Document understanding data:

*** Begin section ***

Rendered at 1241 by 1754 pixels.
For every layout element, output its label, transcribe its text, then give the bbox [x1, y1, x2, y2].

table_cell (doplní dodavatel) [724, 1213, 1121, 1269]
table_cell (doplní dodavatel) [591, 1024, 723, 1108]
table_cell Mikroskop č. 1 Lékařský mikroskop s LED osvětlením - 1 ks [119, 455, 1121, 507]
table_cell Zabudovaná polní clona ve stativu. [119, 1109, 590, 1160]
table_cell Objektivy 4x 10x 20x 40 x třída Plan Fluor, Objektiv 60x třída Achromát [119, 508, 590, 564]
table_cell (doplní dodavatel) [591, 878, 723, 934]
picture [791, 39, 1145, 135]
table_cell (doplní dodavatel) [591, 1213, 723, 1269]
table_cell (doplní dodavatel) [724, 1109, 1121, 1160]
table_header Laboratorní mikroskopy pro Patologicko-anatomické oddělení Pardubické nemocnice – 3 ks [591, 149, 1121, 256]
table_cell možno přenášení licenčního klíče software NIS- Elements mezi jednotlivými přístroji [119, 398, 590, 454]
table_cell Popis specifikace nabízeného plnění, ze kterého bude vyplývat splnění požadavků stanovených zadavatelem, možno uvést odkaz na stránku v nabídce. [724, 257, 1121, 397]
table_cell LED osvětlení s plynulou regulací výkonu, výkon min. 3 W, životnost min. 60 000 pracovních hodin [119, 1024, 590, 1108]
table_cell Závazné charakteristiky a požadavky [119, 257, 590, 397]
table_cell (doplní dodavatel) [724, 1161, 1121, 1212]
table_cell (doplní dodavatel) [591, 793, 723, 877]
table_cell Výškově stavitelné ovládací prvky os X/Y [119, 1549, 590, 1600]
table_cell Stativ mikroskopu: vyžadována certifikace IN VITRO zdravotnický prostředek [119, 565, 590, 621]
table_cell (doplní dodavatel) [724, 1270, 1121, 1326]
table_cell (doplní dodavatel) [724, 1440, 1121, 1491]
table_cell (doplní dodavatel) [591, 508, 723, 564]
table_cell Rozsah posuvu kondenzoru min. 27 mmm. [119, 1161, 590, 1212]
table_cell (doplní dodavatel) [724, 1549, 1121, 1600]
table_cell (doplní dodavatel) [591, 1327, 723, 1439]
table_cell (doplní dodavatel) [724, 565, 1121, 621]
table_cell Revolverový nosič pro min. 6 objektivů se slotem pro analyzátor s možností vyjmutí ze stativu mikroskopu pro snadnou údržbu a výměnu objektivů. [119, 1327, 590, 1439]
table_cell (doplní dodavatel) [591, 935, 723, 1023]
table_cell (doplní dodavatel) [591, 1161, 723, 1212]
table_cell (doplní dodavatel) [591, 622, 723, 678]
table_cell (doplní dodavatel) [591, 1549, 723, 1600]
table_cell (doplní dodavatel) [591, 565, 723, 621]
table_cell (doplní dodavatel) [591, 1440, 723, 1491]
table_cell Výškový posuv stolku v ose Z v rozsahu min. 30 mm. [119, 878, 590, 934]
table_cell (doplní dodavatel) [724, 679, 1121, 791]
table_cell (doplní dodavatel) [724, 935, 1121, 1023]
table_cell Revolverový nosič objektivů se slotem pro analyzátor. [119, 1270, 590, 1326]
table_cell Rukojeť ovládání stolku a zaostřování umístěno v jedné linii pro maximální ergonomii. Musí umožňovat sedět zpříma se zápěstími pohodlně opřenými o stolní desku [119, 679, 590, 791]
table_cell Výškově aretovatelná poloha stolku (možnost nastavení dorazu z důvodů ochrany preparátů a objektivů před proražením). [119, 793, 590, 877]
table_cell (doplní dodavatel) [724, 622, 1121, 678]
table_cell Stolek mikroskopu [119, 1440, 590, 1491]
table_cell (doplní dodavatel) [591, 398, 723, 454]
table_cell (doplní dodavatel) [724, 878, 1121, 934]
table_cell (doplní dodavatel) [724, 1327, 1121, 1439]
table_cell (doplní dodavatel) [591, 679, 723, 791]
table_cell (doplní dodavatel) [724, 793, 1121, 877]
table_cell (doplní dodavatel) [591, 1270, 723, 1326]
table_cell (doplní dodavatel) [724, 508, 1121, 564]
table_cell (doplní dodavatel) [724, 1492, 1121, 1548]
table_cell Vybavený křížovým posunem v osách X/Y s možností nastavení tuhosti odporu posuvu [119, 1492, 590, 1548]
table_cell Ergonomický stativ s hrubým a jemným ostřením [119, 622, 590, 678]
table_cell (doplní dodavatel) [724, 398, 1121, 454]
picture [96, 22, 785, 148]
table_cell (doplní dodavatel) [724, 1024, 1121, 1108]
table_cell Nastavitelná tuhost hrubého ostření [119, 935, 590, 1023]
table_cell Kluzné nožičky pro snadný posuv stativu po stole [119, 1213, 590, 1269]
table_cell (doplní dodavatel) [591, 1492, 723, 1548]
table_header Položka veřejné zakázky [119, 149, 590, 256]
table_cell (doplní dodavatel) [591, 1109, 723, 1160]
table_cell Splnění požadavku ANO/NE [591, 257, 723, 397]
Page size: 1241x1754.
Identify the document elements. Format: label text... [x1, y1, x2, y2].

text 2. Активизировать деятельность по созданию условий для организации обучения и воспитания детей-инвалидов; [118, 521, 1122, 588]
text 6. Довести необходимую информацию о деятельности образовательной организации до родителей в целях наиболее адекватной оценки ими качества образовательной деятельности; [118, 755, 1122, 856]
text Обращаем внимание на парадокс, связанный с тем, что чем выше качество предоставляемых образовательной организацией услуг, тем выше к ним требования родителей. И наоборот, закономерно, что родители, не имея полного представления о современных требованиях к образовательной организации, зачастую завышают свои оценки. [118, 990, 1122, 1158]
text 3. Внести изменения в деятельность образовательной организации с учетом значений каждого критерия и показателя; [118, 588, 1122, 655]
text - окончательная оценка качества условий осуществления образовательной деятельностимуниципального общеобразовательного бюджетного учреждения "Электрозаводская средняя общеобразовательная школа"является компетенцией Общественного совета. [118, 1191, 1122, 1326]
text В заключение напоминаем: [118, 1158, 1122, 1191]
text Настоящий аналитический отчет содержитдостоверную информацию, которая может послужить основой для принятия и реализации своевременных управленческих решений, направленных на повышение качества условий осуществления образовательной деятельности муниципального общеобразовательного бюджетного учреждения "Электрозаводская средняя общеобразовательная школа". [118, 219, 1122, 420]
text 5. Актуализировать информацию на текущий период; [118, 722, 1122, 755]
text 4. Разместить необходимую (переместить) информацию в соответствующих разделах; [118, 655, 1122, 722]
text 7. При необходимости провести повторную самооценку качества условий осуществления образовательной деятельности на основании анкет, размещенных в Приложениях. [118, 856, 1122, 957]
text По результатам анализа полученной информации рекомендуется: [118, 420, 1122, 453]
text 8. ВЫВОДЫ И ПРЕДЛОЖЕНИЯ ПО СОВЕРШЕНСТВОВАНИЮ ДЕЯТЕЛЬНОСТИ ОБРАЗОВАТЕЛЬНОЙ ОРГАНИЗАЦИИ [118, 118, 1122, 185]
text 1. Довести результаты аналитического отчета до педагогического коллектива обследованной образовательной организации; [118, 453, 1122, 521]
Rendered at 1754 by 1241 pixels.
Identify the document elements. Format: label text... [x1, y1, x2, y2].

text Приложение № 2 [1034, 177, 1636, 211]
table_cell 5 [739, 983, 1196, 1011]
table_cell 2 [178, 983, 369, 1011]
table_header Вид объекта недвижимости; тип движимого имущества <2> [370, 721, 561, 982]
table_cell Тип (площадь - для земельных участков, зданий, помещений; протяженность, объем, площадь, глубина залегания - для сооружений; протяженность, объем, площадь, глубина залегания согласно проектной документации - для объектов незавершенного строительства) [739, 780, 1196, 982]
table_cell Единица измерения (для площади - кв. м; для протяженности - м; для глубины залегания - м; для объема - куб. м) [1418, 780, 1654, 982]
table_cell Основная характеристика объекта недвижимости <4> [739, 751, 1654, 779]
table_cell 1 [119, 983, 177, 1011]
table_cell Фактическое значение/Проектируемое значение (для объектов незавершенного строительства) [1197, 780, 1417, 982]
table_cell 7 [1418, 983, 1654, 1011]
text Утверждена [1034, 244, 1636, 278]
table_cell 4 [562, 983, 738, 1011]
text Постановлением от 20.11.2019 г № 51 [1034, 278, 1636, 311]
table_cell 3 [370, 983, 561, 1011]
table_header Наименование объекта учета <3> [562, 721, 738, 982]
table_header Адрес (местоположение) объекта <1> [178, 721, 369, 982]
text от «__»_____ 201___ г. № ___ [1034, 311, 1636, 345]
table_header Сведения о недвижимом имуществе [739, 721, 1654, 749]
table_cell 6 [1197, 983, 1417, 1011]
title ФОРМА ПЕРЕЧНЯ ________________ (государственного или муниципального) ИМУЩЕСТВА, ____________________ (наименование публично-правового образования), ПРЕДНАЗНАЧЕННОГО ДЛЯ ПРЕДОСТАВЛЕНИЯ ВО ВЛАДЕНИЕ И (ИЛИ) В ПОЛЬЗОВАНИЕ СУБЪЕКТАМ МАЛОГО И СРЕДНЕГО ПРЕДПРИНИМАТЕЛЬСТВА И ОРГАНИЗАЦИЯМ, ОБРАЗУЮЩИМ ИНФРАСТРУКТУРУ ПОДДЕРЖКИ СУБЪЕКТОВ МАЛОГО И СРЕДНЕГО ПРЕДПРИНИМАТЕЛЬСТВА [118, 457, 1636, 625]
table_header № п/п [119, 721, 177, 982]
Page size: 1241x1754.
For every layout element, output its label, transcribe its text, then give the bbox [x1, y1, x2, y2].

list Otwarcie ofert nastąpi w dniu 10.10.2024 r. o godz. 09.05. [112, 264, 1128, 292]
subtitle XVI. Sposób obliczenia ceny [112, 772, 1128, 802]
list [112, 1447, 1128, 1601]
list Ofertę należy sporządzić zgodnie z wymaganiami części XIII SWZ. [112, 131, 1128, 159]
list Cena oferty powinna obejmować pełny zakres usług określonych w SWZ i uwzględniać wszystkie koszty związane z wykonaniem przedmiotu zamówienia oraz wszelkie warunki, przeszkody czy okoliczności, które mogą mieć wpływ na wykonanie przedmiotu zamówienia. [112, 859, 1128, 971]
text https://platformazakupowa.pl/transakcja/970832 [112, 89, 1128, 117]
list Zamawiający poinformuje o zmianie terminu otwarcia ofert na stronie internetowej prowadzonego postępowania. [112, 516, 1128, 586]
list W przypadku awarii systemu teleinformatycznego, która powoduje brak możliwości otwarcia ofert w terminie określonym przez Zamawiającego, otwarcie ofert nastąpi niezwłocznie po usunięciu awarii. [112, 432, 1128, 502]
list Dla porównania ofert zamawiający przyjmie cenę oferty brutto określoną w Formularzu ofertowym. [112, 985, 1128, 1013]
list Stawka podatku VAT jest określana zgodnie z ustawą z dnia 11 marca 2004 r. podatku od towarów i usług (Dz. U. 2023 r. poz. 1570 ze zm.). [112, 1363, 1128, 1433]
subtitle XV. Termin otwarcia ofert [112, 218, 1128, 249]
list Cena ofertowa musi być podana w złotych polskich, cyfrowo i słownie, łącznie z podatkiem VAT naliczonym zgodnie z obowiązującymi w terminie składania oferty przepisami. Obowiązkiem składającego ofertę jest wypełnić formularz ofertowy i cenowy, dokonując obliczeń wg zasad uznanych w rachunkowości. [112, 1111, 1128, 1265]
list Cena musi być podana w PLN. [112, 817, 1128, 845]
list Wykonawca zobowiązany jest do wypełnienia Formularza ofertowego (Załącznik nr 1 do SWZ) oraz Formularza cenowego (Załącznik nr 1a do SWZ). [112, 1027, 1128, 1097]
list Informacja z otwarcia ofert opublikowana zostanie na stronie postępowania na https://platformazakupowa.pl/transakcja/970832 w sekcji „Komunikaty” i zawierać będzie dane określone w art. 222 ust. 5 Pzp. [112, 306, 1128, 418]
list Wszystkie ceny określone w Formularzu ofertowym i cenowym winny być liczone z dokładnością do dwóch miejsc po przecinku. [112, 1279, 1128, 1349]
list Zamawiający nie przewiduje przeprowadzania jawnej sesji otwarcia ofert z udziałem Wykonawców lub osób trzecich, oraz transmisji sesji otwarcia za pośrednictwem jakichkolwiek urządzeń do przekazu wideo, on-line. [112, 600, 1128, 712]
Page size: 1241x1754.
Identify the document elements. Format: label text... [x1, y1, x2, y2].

*** End section ***

__ASSIGNMENT__: Your reply should be one number, the count of lines in the data that include the word "деятельность".

__WRITTEN SOLUTION__: 2